%%

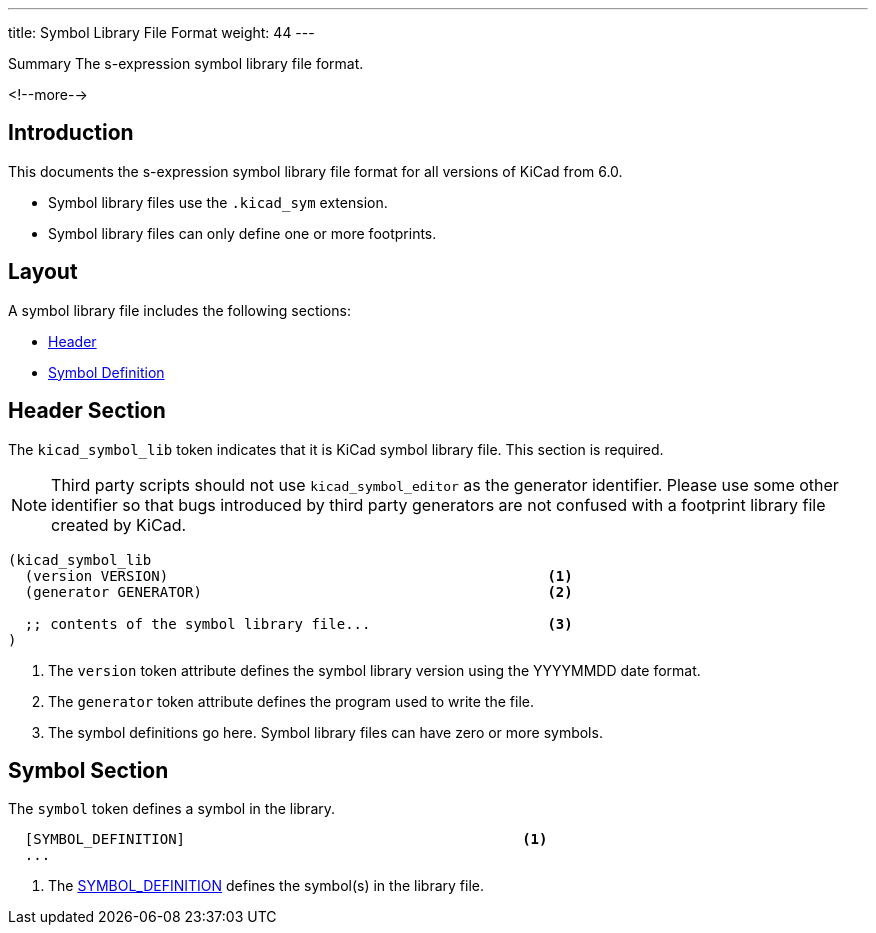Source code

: ---
title:  Symbol Library File Format
weight: 44
---

.Summary The s-expression symbol library file format.
<!--more-->

== Introduction

This documents the s-expression symbol library file format for all versions of KiCad from 6.0.

* Symbol library files use the `.kicad_sym` extension.
* Symbol library files can only define one or more footprints.


== Layout

A symbol library file includes the following sections:

* <<_header_section,Header>>
* <<_symbol_section,Symbol Definition>>


== Header Section

The `kicad_symbol_lib` token indicates that it is KiCad symbol library file.  This section is
required.

NOTE: Third party scripts should not use `kicad_symbol_editor` as the generator identifier.
      Please use some other identifier so that bugs introduced by third party generators are
      not confused with a footprint library file created by KiCad.

```
(kicad_symbol_lib
  (version VERSION)                                             <1>
  (generator GENERATOR)                                         <2>

  ;; contents of the symbol library file...                     <3>
)
```

<1> The `version` token attribute defines the symbol library version using the YYYYMMDD date
    format.
<2> The `generator` token attribute defines the program used to write the file.
<3> The symbol definitions go here.  Symbol library files can have zero or more symbols.


== Symbol Section

The `symbol` token defines a symbol in the library.

```
  [SYMBOL_DEFINITION]                                        <1>
  ...
```

<1> The xref:../sexpr-intro/index.adoc#_symbols[SYMBOL_DEFINITION] defines the symbol(s) in the
    library file.
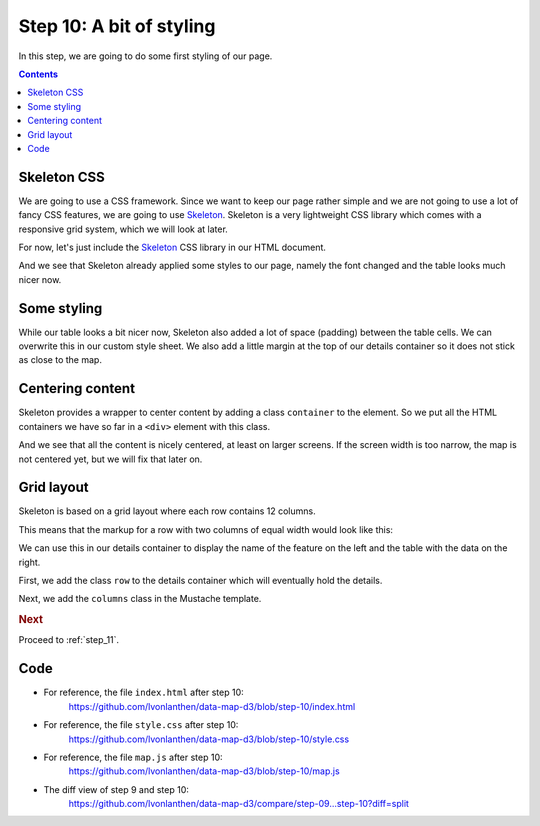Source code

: .. _step_10:

Step 10: A bit of styling
=========================

.. comments

In this step, we are going to do some first styling of our page.

.. contents:: Contents
  :depth: 2
  :local:


Skeleton CSS
------------

We are going to use a CSS framework. Since we want to keep our page rather simple and we are not going to use a lot of fancy CSS features, we are going to use Skeleton_. Skeleton is a very lightweight CSS library which comes with a responsive grid system, which we will look at later.

For now, let's just include the Skeleton_ CSS library in our HTML document.

.. code-block:: html
  :caption: index.html - include skeleton
  :linenos:
  :lineno-start: 4
  :emphasize-lines: 4-5

      <!-- ... -->
      <title>Land use statistics map</title>

      <!-- CSS libraries -->
      <link href="http://cdnjs.cloudflare.com/ajax/libs/skeleton/2.0.4/skeleton.min.css" rel="stylesheet" type="text/css">

      <!-- Custom CSS styles -->
      <!-- ... -->

And we see that Skeleton already applied some styles to our page, namely the font changed and the table looks much nicer now.


Some styling
------------

While our table looks a bit nicer now, Skeleton also added a lot of space (padding) between the table cells. We can overwrite this in our custom style sheet. We also add a little margin at the top of our details container so it does not stick as close to the map.

.. code-block:: css
  :caption: style.css - table styling
  :linenos:
  :lineno-start: 19
  :emphasize-lines: 3-15

  /* ... */

  #details {
    margin-top: 2rem;
  }

  table {
    margin-bottom: 0;
  }
  td, th {
    padding: 6px 9px;
  }
  td {
    text-align: right;
  }

  /* ... */


Centering content
-----------------

Skeleton provides a wrapper to center content by adding a class ``container`` to the element. So we put all the HTML containers we have so far in a ``<div>`` element with this class.

.. code-block:: html
  :caption: index.html - center content
  :linenos:
  :lineno-start: 12
  :emphasize-lines: 3-8

    <!-- ... -->
    <body>
      <div class="container">
        <h3>Land use statistics map</h3>
        <div id="map"><!-- Map container --></div>

        <div id="details" class="hidden"><!-- Details container --></div>
      </div>

      <!-- Mustache template, rendered later to show the details of a feature -->
      <!-- ... -->

And we see that all the content is nicely centered, at least on larger screens. If the screen width is too narrow, the map is not centered yet, but we will fix that later on.


Grid layout
-----------

Skeleton is based on a grid layout where each row contains 12 columns.

This means that the markup for a row with two columns of equal width would look like this:

.. code-block:: html
  :caption: markup to create columns with skeleton

  <div class="row">
    <div class="six columns">Column 1</div>
    <div class="six columns">Column 2</div>
  </div>

We can use this in our details container to display the name of the feature on the left and the table with the data on the right.

First, we add the class ``row`` to the details container which will eventually hold the details.

.. code-block:: html
  :caption: index.html - class row for details container
  :linenos:
  :lineno-start: 13
  :emphasize-lines: 6

      <!-- ... -->
      <div class="container">
        <h3>Land use statistics map</h3>
        <div id="map"><!-- Map container --></div>

        <div id="details" class="hidden row"><!-- Details container --></div>
      </div>
      <!-- ... -->

Next, we add the ``columns`` class in the Mustache template.

.. code-block:: html
  :caption: index.html - name and table in columns
  :linenos:
  :lineno-start: 19
  :emphasize-lines: 5-6

      <!-- ... -->

      <!-- Mustache template, rendered later to show the details of a feature -->
      <script id="template" type="x-tmpl-mustache">
        <h3 class="six columns">{{ name }}</h3>
        <table class="six columns">
          <tr>
            <!-- ... -->


.. rubric:: Next

Proceed to :ref:`step_11`.


Code
----

* For reference, the file ``index.html`` after step 10:
    https://github.com/lvonlanthen/data-map-d3/blob/step-10/index.html

* For reference, the file ``style.css`` after step 10:
    https://github.com/lvonlanthen/data-map-d3/blob/step-10/style.css

* For reference, the file ``map.js`` after step 10:
    https://github.com/lvonlanthen/data-map-d3/blob/step-10/map.js

* The diff view of step 9 and step 10:
    https://github.com/lvonlanthen/data-map-d3/compare/step-09...step-10?diff=split


.. _Skeleton: http://getskeleton.com/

%%

## Directions for this task
Among the lines above, which hold the word "title"? Report each one.

## Output
title:  Symbol Library File Format
      <title>Land use statistics map</title>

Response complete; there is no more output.